We want to escape the tensions of ambiguity and uncertainty, but the more energy we put into one pole of a duality, the more it takes the charge of its opposite. So what are we to do?

How can we be free of the grip of such dualities? Chaos suggests that irony, metaphor, and humor help to move us beyond duality into a new clarity of vision. Art, music, theater, and sacred ritual all employ rich, ambiguous forms to escape from the trap of duality, as do the disciplines of many of the world’s wisdom traditions. For example, the Sufis, or Moslem mystics, often employ a subtle form of humor to foster insight, as in this story: “A man once asked a camel whether he preferred going uphill or downhill. The camel said, ‘What is important to me is not the uphill or downhill—it is the load!’

Chaos theory, with its simultaneous acceptance of simplicity and complexity, order and chaos, ‘one‘ and ‘many‘, ‘self‘ and ‘other‘, comes closest to the world’s traditional wisdom as suggested by the Sufi story. Chaos invites us to adopt new strategies of life, to walk the tightrope between oversimplifying choices by ignoring subtlety and overcomplicating direct action and clear decisions. 

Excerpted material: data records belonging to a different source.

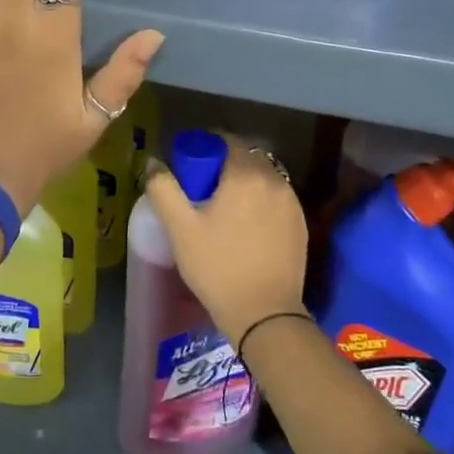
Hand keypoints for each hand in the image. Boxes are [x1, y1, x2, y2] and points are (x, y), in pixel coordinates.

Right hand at [142, 139, 308, 345]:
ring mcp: (292, 202)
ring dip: (245, 183)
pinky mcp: (301, 224)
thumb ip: (163, 188)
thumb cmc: (217, 267)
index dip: (206, 147)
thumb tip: (153, 163)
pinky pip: (276, 198)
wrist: (264, 313)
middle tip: (203, 190)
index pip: (227, 140)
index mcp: (245, 174)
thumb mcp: (180, 228)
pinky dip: (261, 201)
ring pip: (264, 178)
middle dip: (225, 164)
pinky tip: (247, 226)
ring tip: (225, 209)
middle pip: (247, 157)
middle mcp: (274, 180)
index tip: (190, 167)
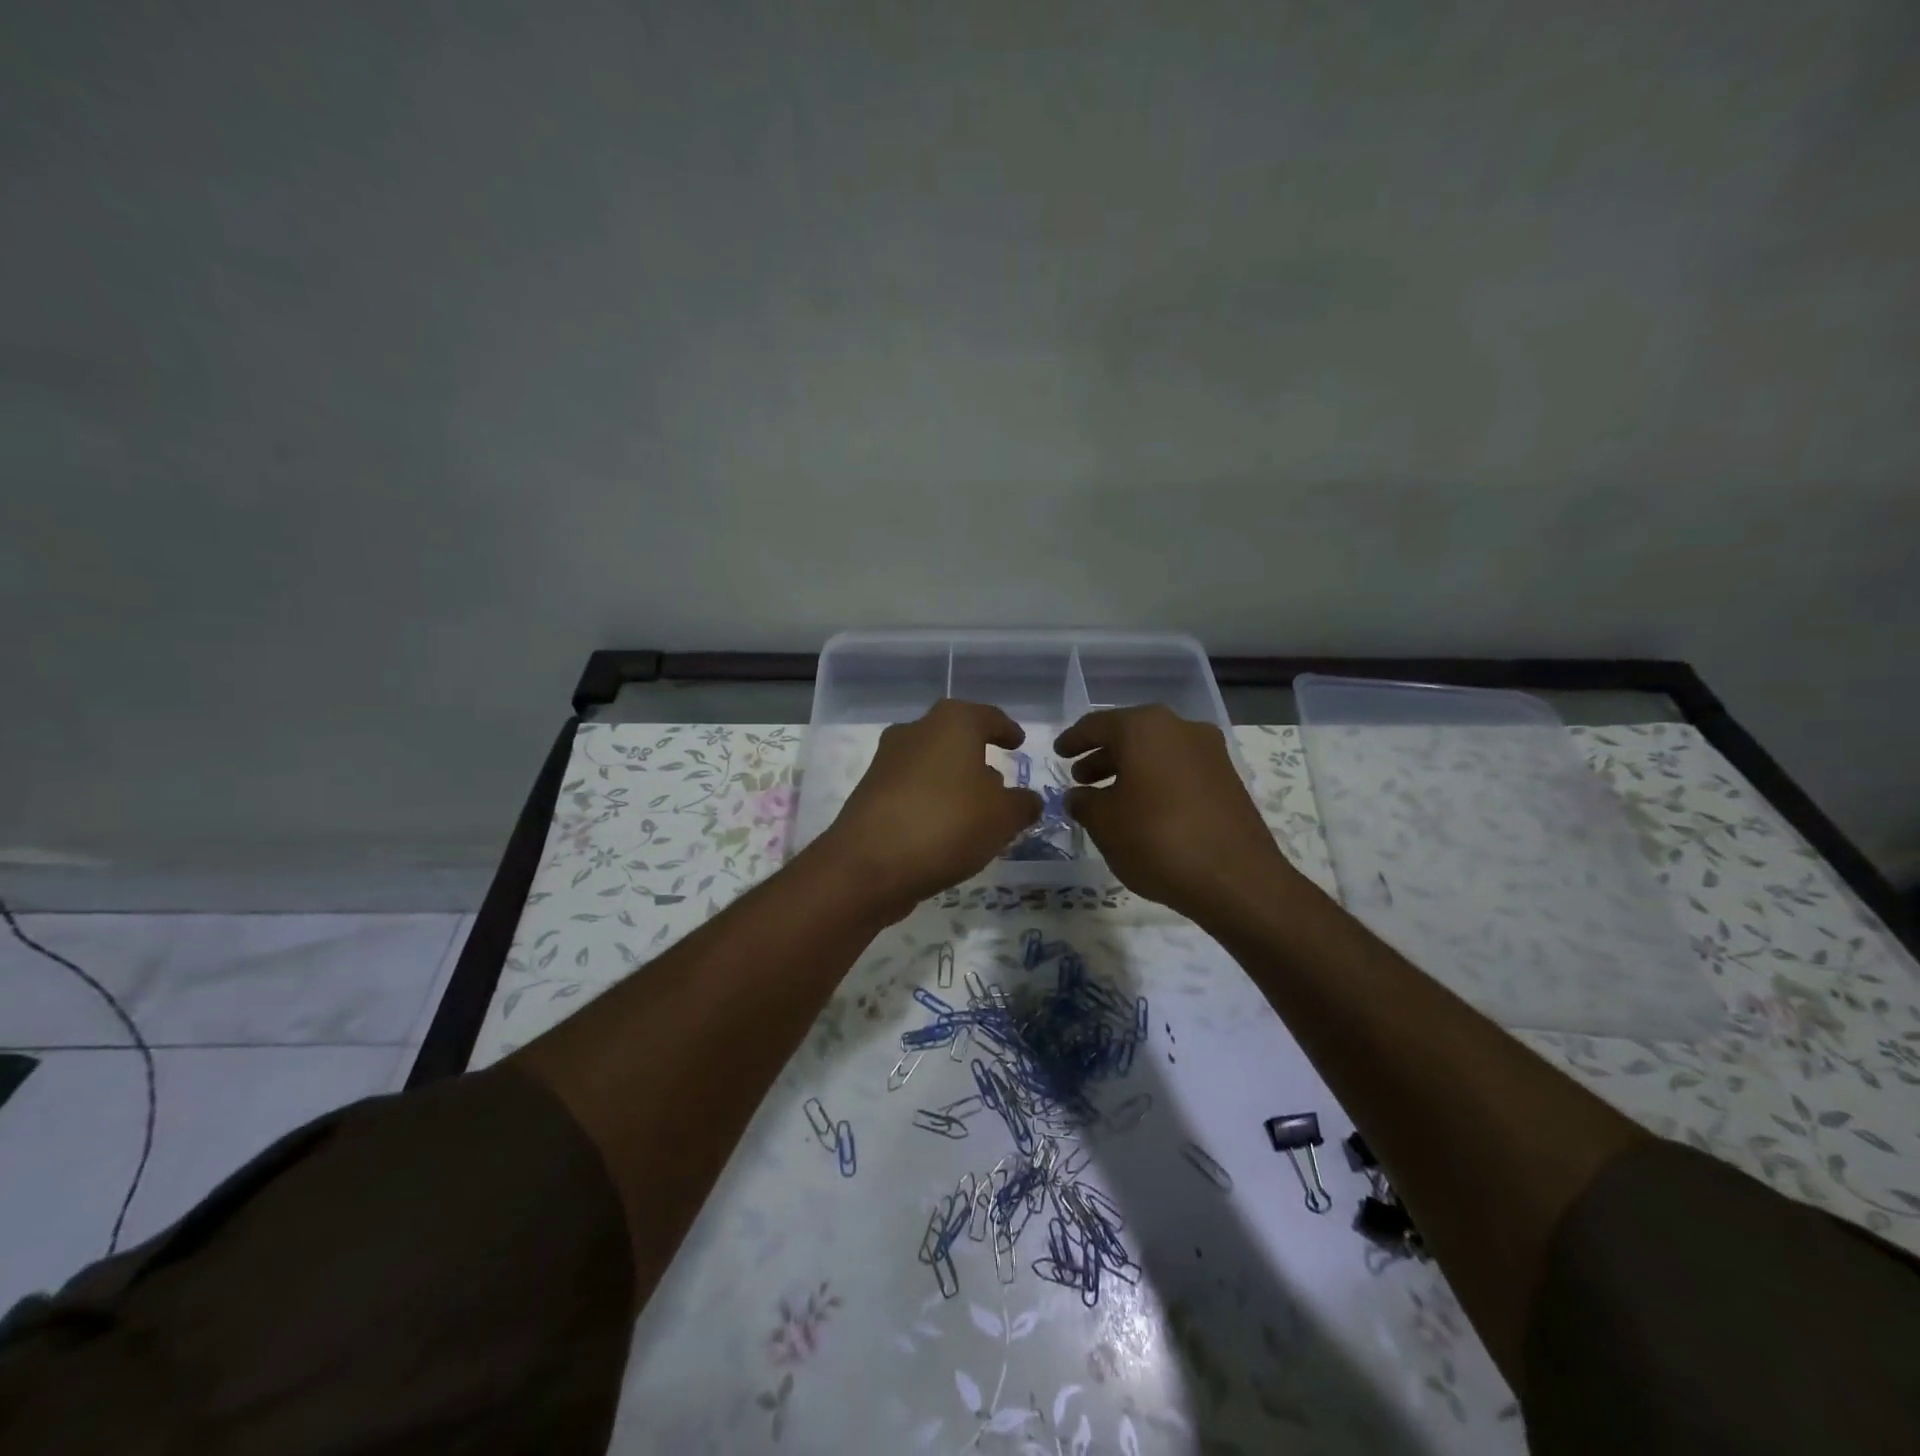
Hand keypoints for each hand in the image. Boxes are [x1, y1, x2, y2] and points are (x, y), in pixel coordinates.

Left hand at [818, 700, 1042, 919]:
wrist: (868, 863)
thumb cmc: (947, 823)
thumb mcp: (1003, 817)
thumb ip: (1023, 804)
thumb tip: (1028, 800)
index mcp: (952, 722)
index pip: (988, 716)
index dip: (1006, 730)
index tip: (1018, 743)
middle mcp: (915, 731)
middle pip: (954, 737)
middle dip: (977, 756)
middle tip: (999, 783)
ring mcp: (887, 761)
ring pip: (931, 763)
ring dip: (952, 781)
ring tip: (974, 811)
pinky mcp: (870, 792)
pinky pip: (912, 790)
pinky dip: (931, 801)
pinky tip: (944, 829)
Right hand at [1055, 705, 1295, 921]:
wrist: (1235, 878)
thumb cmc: (1156, 839)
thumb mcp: (1104, 823)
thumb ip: (1084, 802)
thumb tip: (1078, 796)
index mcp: (1144, 727)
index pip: (1097, 725)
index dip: (1073, 740)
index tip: (1058, 753)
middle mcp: (1179, 727)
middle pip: (1130, 734)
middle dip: (1102, 755)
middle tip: (1080, 777)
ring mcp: (1209, 752)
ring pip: (1156, 751)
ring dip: (1129, 769)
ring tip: (1108, 797)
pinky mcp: (1227, 778)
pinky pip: (1178, 769)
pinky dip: (1155, 780)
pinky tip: (1143, 809)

The brain has a nasty habit of clinging to its simplified way of framing something so that after a time the frame becomes the reality. But we shouldn’t despair over our faulty projections, stereotypes, and habitual prejudices. Chaos theory tells us we were also born with the power to overcome them. At every turn, we meet our natural ability to detect the movement of small sensations beyond dualities. For example, the language we speak is perfectly adapted to encompassing that vast range of orders from simplicity to unlimited complexity. We can formulate explicit instructions for making a meal or write poetry filled with ambiguity, metaphor, and paradox. By applying the “art” of the simplicity and complexity paradox, we can touch the force of life that flows into and beyond our abstractions.